Low-Rank Adaptation (LoRA) is a technique for efficiently fine-tuning large models without changing the base model's weights. LoRA adapters enable customization of model outputs for specific tasks, styles, or domains while requiring significantly fewer computational resources than full fine-tuning.

OpenVINO GenAI provides built-in support for LoRA adapters in text generation and image generation pipelines.
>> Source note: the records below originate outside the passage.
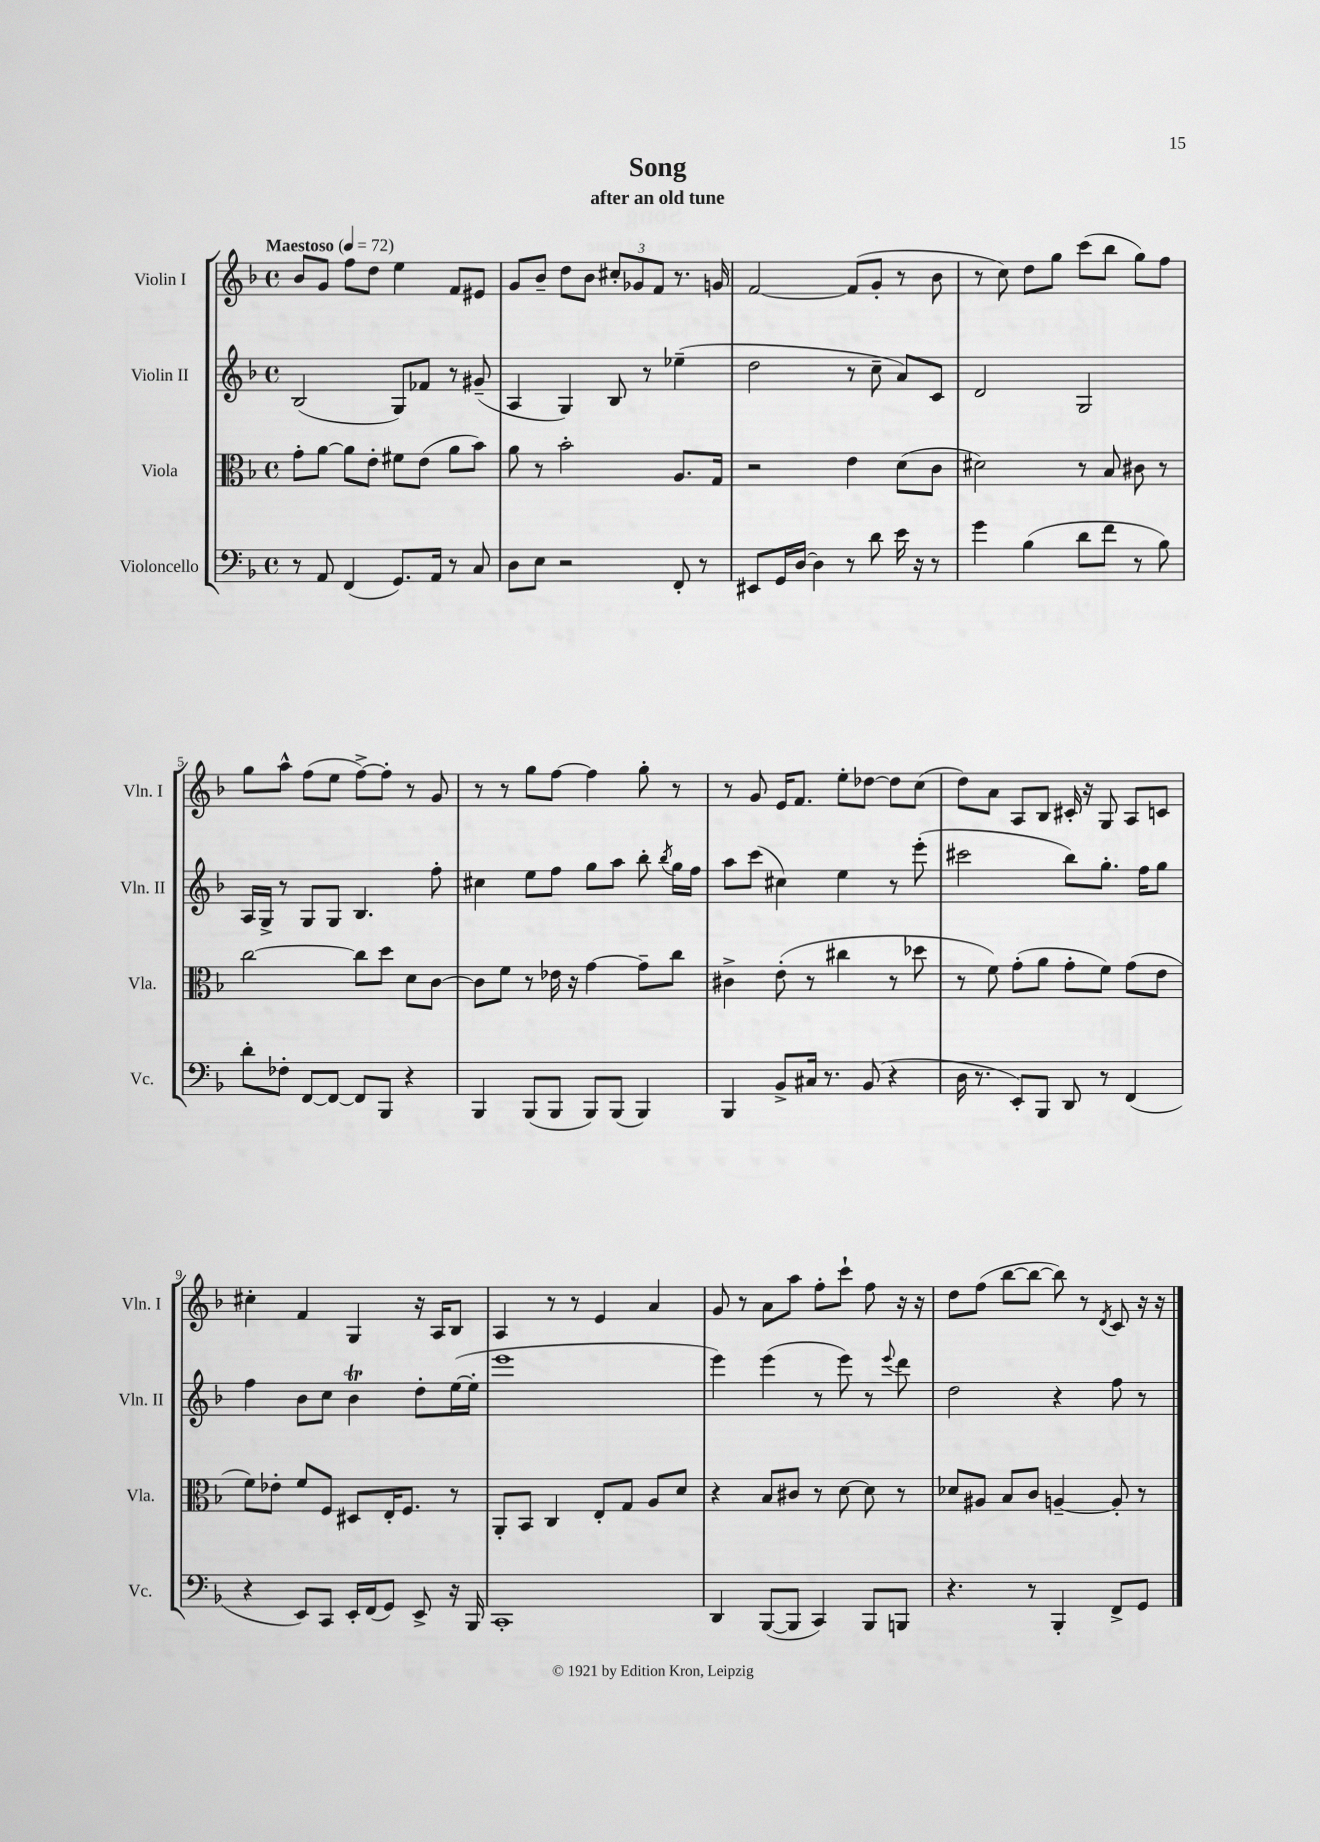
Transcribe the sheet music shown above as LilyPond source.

\header { title = "Song" subtitle = "after an old tune" }
<<
\new StaffGroup <<
\new Staff = "s0" \with { instrumentName = "Violin I" shortInstrumentName = "Vln. I" } {
    \clef treble \key f \major \defaultTimeSignature \time 4/4 \tempo "Maestoso" 4 = 72
    \autoBeamOff bes'8[ g'8] f''8[ d''8] e''4 f'8[ eis'8] |
    g'8[ bes'8]-- d''8[ bes'8] \tuplet 3/2 { cis''8[-. ges'8 f'8] } r8. g'16 |
    f'2~ f'8[( g'8]-. r8 bes'8 |
    r8 c''8) d''8[ g''8] c'''8[( bes''8] g''8[) f''8] |
    g''8[ a''8]-^ f''8[( e''8] f''8[~->) f''8]-. r8 g'8 |
    r8 r8 g''8[ f''8]~ f''4 g''8-. r8 |
    r8 g'8 e'16[ f'8.] e''8[-. des''8]~ des''8[ c''8]( |
    d''8[) a'8] a8[ bes8] cis'16-. r16 g8 a8[ c'8] |
    cis''4-. f'4 g4 r16 a16[ bes8] |
    a4 r8 r8 e'4 a'4 |
    g'8 r8 a'8[ a''8] f''8[-. c'''8]-! f''8 r16 r16 |
    d''8[ f''8]( bes''8[~ bes''8]~ bes''8) r8 \acciaccatura { d'8 } c'8 r16 r16 \bar "|." |
}
\new Staff = "s1" \with { instrumentName = "Violin II" shortInstrumentName = "Vln. II" } {
    \clef treble \key f \major \defaultTimeSignature \time 4/4
    \autoBeamOff bes2( g8[) fes'8] r8 gis'8--( |
    a4 g4) bes8 r8 ees''4--( |
    d''2 r8 c''8-- a'8[) c'8] |
    d'2 g2 |
    a16[ g16]-> r8 g8[ g8] bes4. f''8-. |
    cis''4 e''8[ f''8] g''8[ a''8] bes''8-. \acciaccatura { bes''8 } g''16[ f''16] |
    a''8[ c'''8]( cis''4) e''4 r8 e'''8-.( |
    cis'''2 bes''8[) g''8.]-. f''16[ g''8] |
    f''4 bes'8[ c''8] bes'4\trill d''8[-. e''16~( e''16]-. |
    e'''1 |
    e'''4) e'''4( r8 e'''8) r8 \appoggiatura { e'''8 } d'''8 |
    d''2 r4 f''8 r8 \bar "|." |
}
\new Staff = "s2" \with { instrumentName = "Viola" shortInstrumentName = "Vla." } {
    \clef alto \key f \major \defaultTimeSignature \time 4/4
    \autoBeamOff g'8[-. a'8]~ a'8[ e'8]-. fis'8[ e'8]( a'8[ bes'8]) |
    a'8 r8 bes'2-. a8.[ g16] |
    r2 e'4 d'8[( c'8] |
    dis'2) r8 bes8 cis'8 r8 |
    c''2~ c''8[ d''8] d'8[ c'8]~ |
    c'8[ f'8] r8 ees'16 r16 g'4~ g'8[-- c''8] |
    cis'4-> e'8-.( r8 cis''4 r8 des''8 |
    r8 f'8) g'8[-.( a'8] g'8[-. f'8]) g'8[( e'8] |
    f'8[) ees'8]-. f'8[ f8] dis8[ e16-. f8.] r8 |
    a,8[-. bes,8] c4 e8[-. g8] a8[ d'8] |
    r4 bes8[ cis'8] r8 d'8~ d'8 r8 |
    des'8[ ais8] bes8[ c'8] a4~-- a8-. r8 \bar "|." |
}
\new Staff = "s3" \with { instrumentName = "Violoncello" shortInstrumentName = "Vc." } {
    \clef bass \key f \major \defaultTimeSignature \time 4/4
    \autoBeamOff r8 a,8 f,4( g,8.[) a,16] r8 c8 |
    d8[ e8] r2 f,8-. r8 |
    eis,8[ g,16 d16]~ d4 r8 d'8 e'16 r16 r8 |
    g'4 bes4( d'8[ f'8] r8 bes8) |
    d'8[-. fes8]-. f,8[~ f,8]~ f,8[ bes,,8] r4 |
    bes,,4 bes,,8[( bes,,8] bes,,8[) bes,,8]( bes,,4) |
    bes,,4 bes,8[-> cis16] r8. bes,8( r4 |
    d16 r8. e,8[-.) bes,,8] d,8 r8 f,4( |
    r4 e,8[) c,8] e,16[-. f,16( g,8]) e,8-> r16 bes,,16 |
    c,1-. |
    d,4 bes,,8[~( bes,,8] c,4) bes,,8[ b,,8] |
    r4. r8 bes,,4-. f,8[-> g,8] \bar "|." |
}
>>
>>
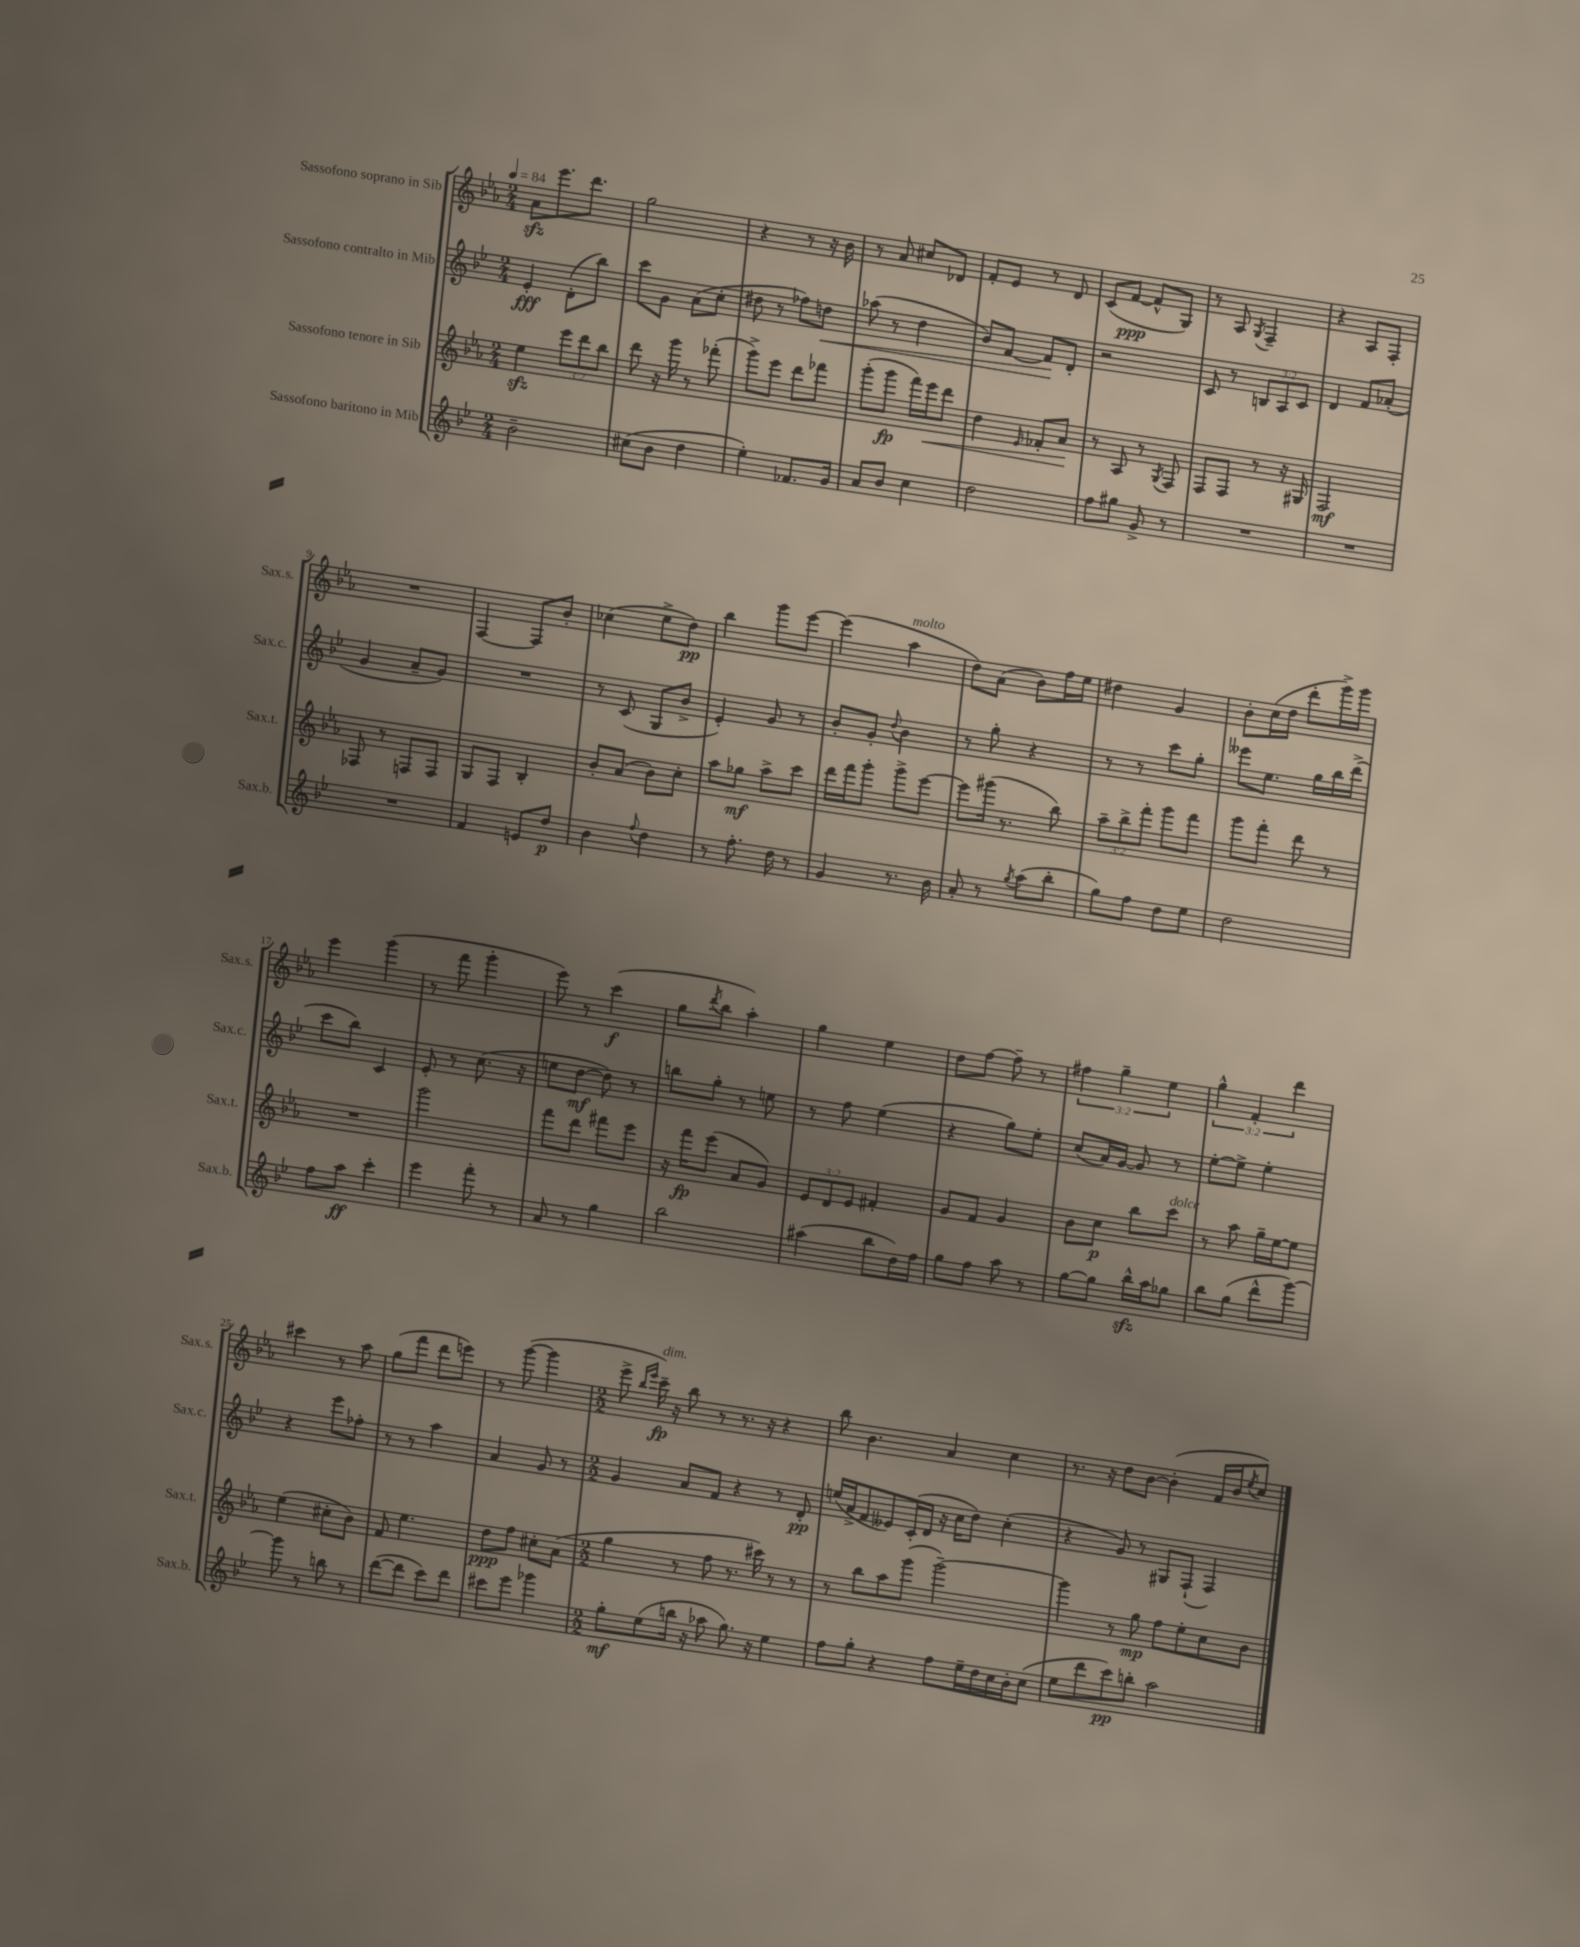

This capability allows you to dynamically switch between or combine multiple adapters without recompiling the model.

info

See Supported Models for the list of models that support LoRA adapters.

Key Features

  • Dynamic Adapter Application: Apply LoRA adapters at runtime without model recompilation.
  • Multiple Adapter Support: Blend effects from multiple adapters with different weights.
  • Adapter Switching: Change adapters between generation calls without pipeline reconstruction.
  • Safetensors Format: Support for industry-standard safetensors format for adapter files.

Using LoRA Adapters

import openvino_genai as ov_genai

# Initialize pipeline with adapters
adapter_config = ov_genai.AdapterConfig()

# Add multiple adapters with different weights
adapter1 = ov_genai.Adapter("path/to/lora1.safetensors")
adapter2 = ov_genai.Adapter("path/to/lora2.safetensors")

adapter_config.add(adapter1, alpha=0.5)
adapter_config.add(adapter2, alpha=0.5)

pipe = ov_genai.LLMPipeline(
model_path,
"CPU",
adapters=adapter_config
)

# Generate with current adapters
output1 = pipe.generate("Generate story about", max_new_tokens=100)

# Switch to different adapter configuration
new_config = ov_genai.AdapterConfig()
new_config.add(adapter1, alpha=1.0)
output2 = pipe.generate(
"Generate story about",
max_new_tokens=100,
adapters=new_config
)

LoRA Adapters Sources

  1. Hugging Face: Browse adapters for various models at huggingface.co/models using "LoRA" filter.
  2. Civitai: For stable diffusion models, Civitai offers a wide range of LoRA adapters for various styles and subjects.